__Items in a dataset__.
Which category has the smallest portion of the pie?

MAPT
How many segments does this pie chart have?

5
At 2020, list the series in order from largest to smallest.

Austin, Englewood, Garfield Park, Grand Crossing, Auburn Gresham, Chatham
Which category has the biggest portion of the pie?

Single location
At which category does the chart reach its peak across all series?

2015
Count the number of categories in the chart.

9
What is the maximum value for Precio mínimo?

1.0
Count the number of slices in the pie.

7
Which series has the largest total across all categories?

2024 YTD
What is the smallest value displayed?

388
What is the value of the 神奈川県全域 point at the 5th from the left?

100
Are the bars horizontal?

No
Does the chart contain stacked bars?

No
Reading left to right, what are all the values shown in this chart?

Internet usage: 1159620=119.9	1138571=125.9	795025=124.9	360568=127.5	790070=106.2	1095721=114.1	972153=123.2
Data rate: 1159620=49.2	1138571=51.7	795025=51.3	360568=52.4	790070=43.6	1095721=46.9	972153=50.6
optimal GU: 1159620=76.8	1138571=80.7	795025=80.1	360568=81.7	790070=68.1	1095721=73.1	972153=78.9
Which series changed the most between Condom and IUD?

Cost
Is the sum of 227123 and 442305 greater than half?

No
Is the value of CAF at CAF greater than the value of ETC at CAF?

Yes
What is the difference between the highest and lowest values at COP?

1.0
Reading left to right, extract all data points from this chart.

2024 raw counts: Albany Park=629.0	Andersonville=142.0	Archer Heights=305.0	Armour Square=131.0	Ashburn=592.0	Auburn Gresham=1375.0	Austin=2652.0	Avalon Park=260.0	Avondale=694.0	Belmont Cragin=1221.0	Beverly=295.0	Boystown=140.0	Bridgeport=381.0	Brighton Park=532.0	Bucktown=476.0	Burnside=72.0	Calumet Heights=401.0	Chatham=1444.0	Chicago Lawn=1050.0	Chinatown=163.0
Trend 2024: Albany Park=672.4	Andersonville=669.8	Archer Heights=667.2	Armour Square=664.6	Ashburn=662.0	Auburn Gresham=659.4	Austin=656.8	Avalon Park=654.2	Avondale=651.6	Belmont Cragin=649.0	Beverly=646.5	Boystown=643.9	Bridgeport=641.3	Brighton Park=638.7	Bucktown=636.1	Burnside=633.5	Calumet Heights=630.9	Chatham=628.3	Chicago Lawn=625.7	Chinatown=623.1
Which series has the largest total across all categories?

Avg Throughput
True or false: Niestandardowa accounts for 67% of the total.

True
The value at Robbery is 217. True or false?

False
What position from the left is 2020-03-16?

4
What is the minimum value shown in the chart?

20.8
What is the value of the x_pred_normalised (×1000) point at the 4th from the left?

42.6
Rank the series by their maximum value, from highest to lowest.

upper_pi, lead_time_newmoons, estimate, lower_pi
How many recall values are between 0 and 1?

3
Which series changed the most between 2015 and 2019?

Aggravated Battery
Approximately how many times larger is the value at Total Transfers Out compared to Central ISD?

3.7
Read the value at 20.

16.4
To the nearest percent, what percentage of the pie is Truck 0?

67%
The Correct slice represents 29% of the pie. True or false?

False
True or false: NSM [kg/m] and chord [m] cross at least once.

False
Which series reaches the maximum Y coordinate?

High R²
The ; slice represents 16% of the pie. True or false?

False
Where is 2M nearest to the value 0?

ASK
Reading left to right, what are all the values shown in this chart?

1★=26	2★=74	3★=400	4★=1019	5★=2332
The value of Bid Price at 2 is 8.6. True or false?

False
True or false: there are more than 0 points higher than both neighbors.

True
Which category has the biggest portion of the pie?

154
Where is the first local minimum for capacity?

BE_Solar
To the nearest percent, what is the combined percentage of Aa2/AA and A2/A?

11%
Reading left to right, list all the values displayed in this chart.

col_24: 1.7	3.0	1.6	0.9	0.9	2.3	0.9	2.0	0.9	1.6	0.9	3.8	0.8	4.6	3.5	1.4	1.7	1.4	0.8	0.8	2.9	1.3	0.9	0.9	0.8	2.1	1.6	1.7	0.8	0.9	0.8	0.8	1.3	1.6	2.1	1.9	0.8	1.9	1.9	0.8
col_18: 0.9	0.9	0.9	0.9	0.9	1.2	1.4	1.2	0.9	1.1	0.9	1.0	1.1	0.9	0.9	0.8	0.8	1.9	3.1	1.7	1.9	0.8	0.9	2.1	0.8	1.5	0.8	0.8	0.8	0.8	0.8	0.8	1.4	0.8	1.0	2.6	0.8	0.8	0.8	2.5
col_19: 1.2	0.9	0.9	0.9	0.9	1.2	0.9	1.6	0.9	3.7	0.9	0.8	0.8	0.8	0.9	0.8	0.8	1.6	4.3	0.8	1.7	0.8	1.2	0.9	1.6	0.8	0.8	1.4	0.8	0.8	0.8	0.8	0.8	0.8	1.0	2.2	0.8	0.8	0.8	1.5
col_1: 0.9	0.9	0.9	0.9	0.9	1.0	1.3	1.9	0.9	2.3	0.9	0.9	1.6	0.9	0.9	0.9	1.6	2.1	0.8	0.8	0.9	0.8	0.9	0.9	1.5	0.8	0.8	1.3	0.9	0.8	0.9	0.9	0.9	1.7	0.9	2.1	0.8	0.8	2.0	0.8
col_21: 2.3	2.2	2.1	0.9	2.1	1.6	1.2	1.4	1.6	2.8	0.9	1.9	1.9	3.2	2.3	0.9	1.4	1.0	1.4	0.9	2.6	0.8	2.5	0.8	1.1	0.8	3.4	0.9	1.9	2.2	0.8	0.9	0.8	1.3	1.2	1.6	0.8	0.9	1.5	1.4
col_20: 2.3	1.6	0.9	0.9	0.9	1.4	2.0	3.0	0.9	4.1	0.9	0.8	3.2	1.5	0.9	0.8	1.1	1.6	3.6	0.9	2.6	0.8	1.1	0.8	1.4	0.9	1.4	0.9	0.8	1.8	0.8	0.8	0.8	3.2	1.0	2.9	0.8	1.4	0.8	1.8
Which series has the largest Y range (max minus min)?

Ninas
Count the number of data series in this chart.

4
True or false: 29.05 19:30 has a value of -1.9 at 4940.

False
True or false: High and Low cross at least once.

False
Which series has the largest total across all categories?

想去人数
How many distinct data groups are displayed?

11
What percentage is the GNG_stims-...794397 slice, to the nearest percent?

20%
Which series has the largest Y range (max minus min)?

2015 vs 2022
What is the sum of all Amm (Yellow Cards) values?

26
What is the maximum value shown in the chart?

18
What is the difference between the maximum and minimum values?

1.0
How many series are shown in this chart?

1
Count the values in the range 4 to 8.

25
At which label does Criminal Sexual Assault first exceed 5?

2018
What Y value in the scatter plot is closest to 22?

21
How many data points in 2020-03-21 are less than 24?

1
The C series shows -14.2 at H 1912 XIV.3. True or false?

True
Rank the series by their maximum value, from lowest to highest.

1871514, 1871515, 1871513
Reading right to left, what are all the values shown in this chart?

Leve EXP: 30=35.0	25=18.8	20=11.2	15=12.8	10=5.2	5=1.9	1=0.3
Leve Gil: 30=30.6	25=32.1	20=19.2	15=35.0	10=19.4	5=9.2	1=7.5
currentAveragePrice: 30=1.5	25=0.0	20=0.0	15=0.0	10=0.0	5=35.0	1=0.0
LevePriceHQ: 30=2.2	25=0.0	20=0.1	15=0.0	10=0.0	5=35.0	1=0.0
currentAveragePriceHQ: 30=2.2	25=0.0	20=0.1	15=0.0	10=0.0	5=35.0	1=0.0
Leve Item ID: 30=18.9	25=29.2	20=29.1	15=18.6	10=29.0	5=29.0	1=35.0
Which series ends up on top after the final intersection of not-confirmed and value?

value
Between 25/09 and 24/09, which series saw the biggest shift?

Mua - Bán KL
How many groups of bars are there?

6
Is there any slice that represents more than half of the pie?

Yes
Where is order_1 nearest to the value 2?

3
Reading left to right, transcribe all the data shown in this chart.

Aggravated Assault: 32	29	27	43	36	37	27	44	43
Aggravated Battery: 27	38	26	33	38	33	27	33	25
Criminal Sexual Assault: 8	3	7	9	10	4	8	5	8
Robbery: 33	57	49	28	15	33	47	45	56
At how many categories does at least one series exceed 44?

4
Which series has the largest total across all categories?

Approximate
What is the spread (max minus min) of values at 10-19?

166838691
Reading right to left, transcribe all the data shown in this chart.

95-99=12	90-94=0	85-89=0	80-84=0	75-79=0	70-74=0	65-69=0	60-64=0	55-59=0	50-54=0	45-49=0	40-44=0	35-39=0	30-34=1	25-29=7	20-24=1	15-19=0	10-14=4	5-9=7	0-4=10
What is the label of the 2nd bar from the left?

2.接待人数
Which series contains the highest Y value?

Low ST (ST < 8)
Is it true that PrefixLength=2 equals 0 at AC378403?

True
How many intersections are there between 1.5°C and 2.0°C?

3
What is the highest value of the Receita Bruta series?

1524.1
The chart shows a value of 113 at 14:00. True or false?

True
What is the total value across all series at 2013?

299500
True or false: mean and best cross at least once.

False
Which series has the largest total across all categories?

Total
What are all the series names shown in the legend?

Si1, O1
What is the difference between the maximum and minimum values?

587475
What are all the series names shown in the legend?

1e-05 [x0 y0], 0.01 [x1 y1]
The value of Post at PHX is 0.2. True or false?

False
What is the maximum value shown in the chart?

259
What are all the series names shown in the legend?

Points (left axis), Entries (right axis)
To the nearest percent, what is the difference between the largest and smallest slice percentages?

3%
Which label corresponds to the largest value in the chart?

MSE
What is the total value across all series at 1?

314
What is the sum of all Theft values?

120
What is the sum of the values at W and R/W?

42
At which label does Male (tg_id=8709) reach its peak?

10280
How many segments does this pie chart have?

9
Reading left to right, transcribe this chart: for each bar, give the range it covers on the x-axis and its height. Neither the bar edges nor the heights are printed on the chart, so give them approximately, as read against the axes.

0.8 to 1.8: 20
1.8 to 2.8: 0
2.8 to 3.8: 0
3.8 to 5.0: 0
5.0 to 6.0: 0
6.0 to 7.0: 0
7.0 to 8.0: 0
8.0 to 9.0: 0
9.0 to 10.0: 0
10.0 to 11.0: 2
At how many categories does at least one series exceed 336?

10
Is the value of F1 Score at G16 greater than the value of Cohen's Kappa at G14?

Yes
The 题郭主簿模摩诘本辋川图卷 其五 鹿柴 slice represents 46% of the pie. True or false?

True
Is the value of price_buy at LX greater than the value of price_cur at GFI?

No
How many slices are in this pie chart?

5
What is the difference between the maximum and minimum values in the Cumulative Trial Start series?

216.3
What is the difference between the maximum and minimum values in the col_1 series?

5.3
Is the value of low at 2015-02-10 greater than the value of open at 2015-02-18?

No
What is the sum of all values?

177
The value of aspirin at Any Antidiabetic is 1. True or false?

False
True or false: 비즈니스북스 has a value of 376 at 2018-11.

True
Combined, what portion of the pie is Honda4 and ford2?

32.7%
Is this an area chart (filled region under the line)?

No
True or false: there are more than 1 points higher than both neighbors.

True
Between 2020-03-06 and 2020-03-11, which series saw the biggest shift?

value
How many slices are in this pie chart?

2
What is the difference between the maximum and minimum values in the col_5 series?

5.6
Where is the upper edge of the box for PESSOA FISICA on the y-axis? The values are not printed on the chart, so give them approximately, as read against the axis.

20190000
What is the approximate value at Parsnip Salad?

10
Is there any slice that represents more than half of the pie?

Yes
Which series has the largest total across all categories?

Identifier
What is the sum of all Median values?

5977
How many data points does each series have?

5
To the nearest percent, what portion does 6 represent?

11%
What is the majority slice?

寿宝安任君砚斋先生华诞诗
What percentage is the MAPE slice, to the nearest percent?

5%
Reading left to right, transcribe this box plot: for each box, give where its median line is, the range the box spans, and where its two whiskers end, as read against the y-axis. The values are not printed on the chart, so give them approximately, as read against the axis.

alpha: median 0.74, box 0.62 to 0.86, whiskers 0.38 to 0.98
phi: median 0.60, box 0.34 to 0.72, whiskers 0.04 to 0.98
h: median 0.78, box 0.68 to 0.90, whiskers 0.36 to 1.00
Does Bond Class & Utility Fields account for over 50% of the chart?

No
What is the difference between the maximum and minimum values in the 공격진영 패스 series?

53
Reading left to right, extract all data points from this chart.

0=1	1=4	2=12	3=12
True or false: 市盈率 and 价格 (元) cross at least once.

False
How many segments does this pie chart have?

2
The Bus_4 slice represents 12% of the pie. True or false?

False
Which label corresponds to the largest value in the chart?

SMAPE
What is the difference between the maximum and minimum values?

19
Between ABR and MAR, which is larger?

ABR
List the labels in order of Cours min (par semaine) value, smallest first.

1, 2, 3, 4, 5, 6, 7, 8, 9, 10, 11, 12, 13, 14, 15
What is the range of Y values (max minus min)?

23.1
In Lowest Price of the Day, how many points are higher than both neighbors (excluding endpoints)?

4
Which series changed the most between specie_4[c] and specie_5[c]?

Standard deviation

__TASK BRIEF__. Collect every line above that contains the word "higher", treating uppercase and lowercase as different.

__RESPONSE TO THE EXERCISE__.
True or false: there are more than 0 points higher than both neighbors.
True or false: there are more than 1 points higher than both neighbors.
In Lowest Price of the Day, how many points are higher than both neighbors (excluding endpoints)?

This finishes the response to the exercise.